On Jun 13, 2006, at 5:29 PM, John R. Culleton wrote:
Frequently I find myself in the position of needing to combine
several MSWord and/or rtf documents into a single file for either
pdftex or Context. I have settled on this strategy.
<snip>
Someday there will be an elegant solution to the MSWord to
Context problem. For now there is my ugly hack as described here.
MEMORY DISCLAIMER: In these examples none of the function names are
really what they are in Word or VB for Word. The functions are
available in VB for Word, but it's been some time since I've done
this, i don't have the macros these days and don't really know the
real names anymore. So they are just representative of the functions
available.
STYLE COMMENT: These methods should work even if styles are not being
used. For example the primary heading may be Arial, 18pt, bold and
not the Heading 1 style. That's okay because you can search for font
attributes in Word. If the document is not consistent, well, convert
to text and markup manually. :)
MORE OR LESS CURRENT EXAMPLE
It's not particularly elegant, but I used to convert from MSWord to
whatever by writing VB find/replace macros based on styles and
formatting. In newer versions of Word (at least on OS X), Replace has
a function that includes what you found, plus you can add other text.
Example:
Find: %find stuff formatted with heading 1 style
Replace: \subject{WhatItFound} %replaces what it found and
wraps \subject{} around it.
Because Word stores its formatting in the line feed/carriage return,
for paragraph styles you end up with something like this:
\subject{Some TeX
}
So my last VB find/replace removes the carriage returns globally:
Find: ^p}
Replace: }
When done with all find/replace functions, save as text.
That's it.
Not being much of a script writer, I record the first find/replace,
then edit the macro and duplicate the find/replace as needed.
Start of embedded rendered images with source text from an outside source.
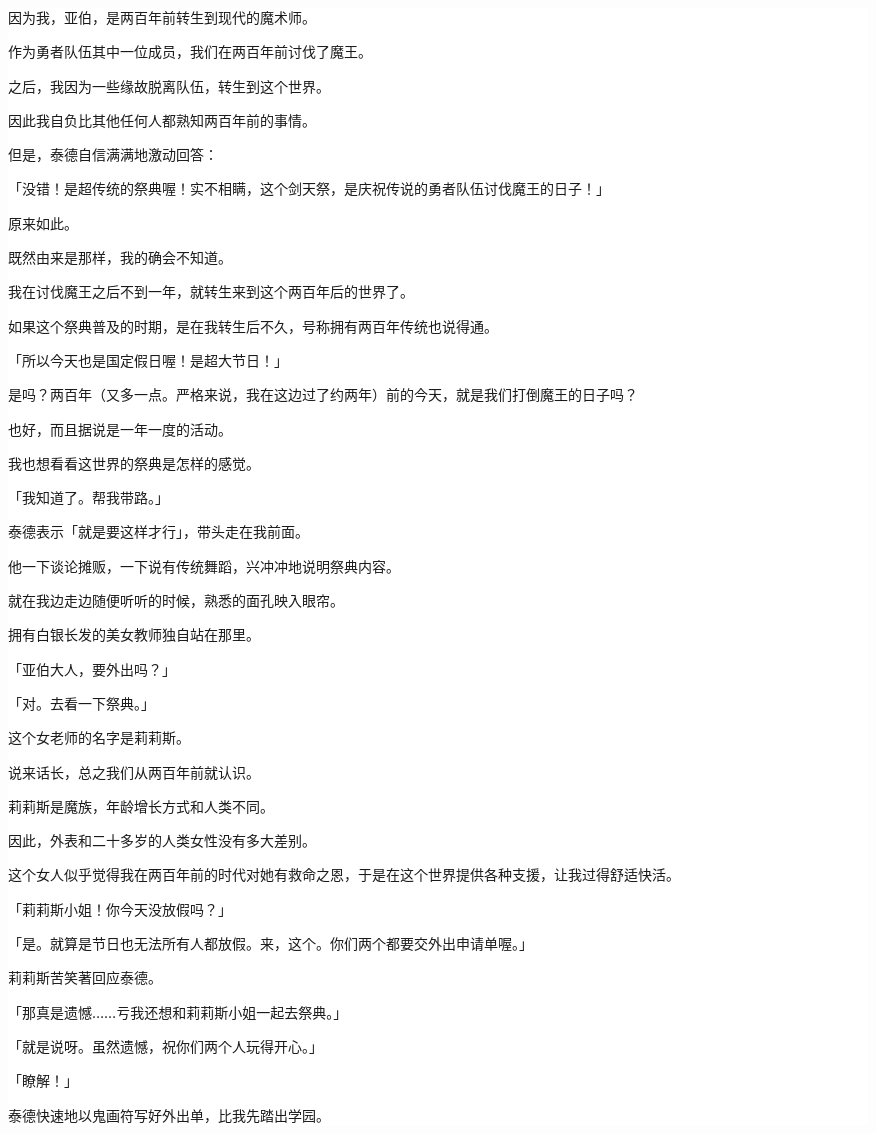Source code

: 因为我，亚伯，是两百年前转生到现代的魔术师。

作为勇者队伍其中一位成员，我们在两百年前讨伐了魔王。

之后，我因为一些缘故脱离队伍，转生到这个世界。

因此我自负比其他任何人都熟知两百年前的事情。

但是，泰德自信满满地激动回答：

「没错！是超传统的祭典喔！实不相瞒，这个剑天祭，是庆祝传说的勇者队伍讨伐魔王的日子！」

原来如此。

既然由来是那样，我的确会不知道。

我在讨伐魔王之后不到一年，就转生来到这个两百年后的世界了。

如果这个祭典普及的时期，是在我转生后不久，号称拥有两百年传统也说得通。

「所以今天也是国定假日喔！是超大节日！」

是吗？两百年（又多一点。严格来说，我在这边过了约两年）前的今天，就是我们打倒魔王的日子吗？

也好，而且据说是一年一度的活动。

我也想看看这世界的祭典是怎样的感觉。

「我知道了。帮我带路。」

泰德表示「就是要这样才行」，带头走在我前面。

他一下谈论摊贩，一下说有传统舞蹈，兴冲冲地说明祭典内容。

就在我边走边随便听听的时候，熟悉的面孔映入眼帘。

拥有白银长发的美女教师独自站在那里。

「亚伯大人，要外出吗？」

「对。去看一下祭典。」

这个女老师的名字是莉莉斯。

说来话长，总之我们从两百年前就认识。

莉莉斯是魔族，年龄增长方式和人类不同。

因此，外表和二十多岁的人类女性没有多大差别。

这个女人似乎觉得我在两百年前的时代对她有救命之恩，于是在这个世界提供各种支援，让我过得舒适快活。

「莉莉斯小姐！你今天没放假吗？」

「是。就算是节日也无法所有人都放假。来，这个。你们两个都要交外出申请单喔。」

莉莉斯苦笑著回应泰德。

「那真是遗憾……亏我还想和莉莉斯小姐一起去祭典。」

「就是说呀。虽然遗憾，祝你们两个人玩得开心。」

「瞭解！」

泰德快速地以鬼画符写好外出单，比我先踏出学园。
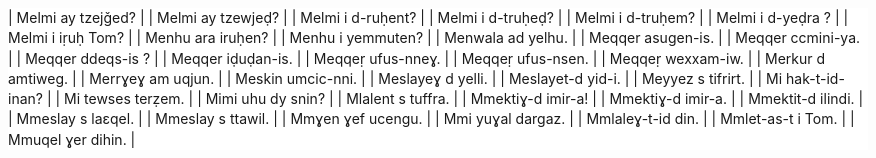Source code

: | Melmi ay tzejǧed? |
| Melmi ay tzewjeḍ? |
| Melmi i d-ruḥent? |
| Melmi i d-truḥeḍ? |
| Melmi i d-truḥem? |
| Melmi i d-yeḍra ? |
| Melmi i iṛuḥ Tom? |
| Menhu ara iruḥen? |
| Menhu i yemmuten? |
| Menwala ad yelhu. |
| Meqqer asugen-is. |
| Meqqer ccmini-ya. |
| Meqqer ddeqs-is ? |
| Meqqer iḍuḍan-is. |
| Meqqeṛ ufus-nneɣ. |
| Meqqeṛ ufus-nsen. |
| Meqqeṛ wexxam-iw. |
| Merkur d amtiweg. |
| Merrɣeɣ am uqjun. |
| Meskin umcic-nni. |
| Meslayeɣ d yelli. |
| Meslayet-d yid-i. |
| Meyyez s tifrirt. |
| Mi hak-t-id-inan? |
| Mi tewses terẓem. |
| Mimi uhu dy snin? |
| Mlalent s tuffra. |
| Mmektiɣ-d imir-a! |
| Mmektiɣ-d imir-a. |
| Mmektit-d ilindi. |
| Mmeslay s laɛqel. |
| Mmeslay s ttawil. |
| Mmɣen ɣef ucengu. |
| Mmi yuɣal dargaz. |
| Mmlaleɣ-t-id din. |
| Mmlet-as-t i Tom. |
| Mmuqel ɣer dihin. |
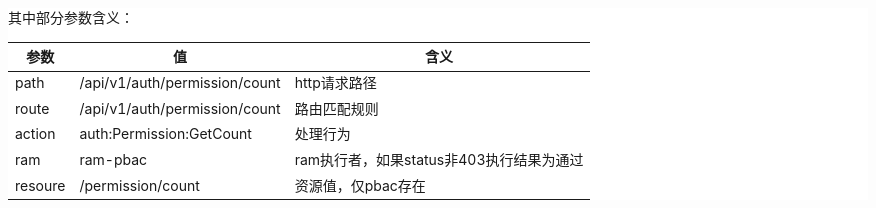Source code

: 其中部分参数含义：

|  参数  | 值  | 含义  |
| ------------ | ------------ | ------------ |
|  path |  /api/v1/auth/permission/count | http请求路径  |
|  route | /api/v1/auth/permission/count  | 路由匹配规则  |
|  action | auth:Permission:GetCount  | 处理行为  |
|  ram | ram-pbac  |  ram执行者，如果status非403执行结果为通过 |
|  resoure | /permission/count  |  资源值，仅pbac存在 |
The VB find/replace function has options for starting at the top of
the file, replacing globally, continuing if nothing is found and that
sort of thing.
The macro looks something like this:
Find: %find stuff formatted with heading 1 style
Replace: \subject{WhatItFound} %replaces what it found and
wraps \subject{} around it.
Find: %find stuff formatted with heading 2 style
Replace: \subsubject{WhatItFound} %replaces what it found and
wraps \subsubject{} around it.
Find: %find stuff formatted with heading 3 style
Replace: \subsubject{WhatItFound} %replaces what it found and
wraps \subsubsubject{} around it.
The above method uses global replacement and it's pretty zippy, for
Word.
ANOTHER OLDER METHOD
Another method I used before Find/Replace had the <WhatItFound>
function was to put the found string into a variable, then use that
variable for the replacement text, plus any TeX control sequences
wrapped around it.
In summary:
1. Put your finds and replaces in an array:
ArrayFind(0) Heading 1; ArrayReplace(0) \subject{
ArrayFind(1) Heading 2; ArrayReplace(1) \subsubject{
ArrayFind(2) Heading 3; ArrayReplace(2) \subsubsubject{
Note the closing } is missing. It is hardcoded in the replacement code.
2. Find the first array item starting from the top of the document.
This highlights the text in Word:
Find = $ArrayFind(n)
3. Put the highlighted text into a variable. Maybe you can even strip
the CR's from formatted pagagraphs:
stripCarriageReturns($FoundThisStuff) = CurrentSelection
4. Put the variable and the first replace item in the Word Replace
function. Note the hard coded closing bracket. And the CR assuming
you stripped the CR in step 3:
Replace = $ArrayReplace(n)+$FoundThisStuff+"}"+CR
5. Repeatedly use Replace and Find Next until nothing else is found.
Replace and Find Next
.
.
.
6. Repeatedly find the next array item to the end of the array.
n = n + 1
Find = $ArrayFind(n)
.
.
.
7. Save the file as text.
FilesSaveAs using the text option
Hum. After thinking about this and typing it in, maybe I should still
use the OLD method. It appears to be a little easier to manage. Maybe
a lot easier.
Oh well, not a real programmer.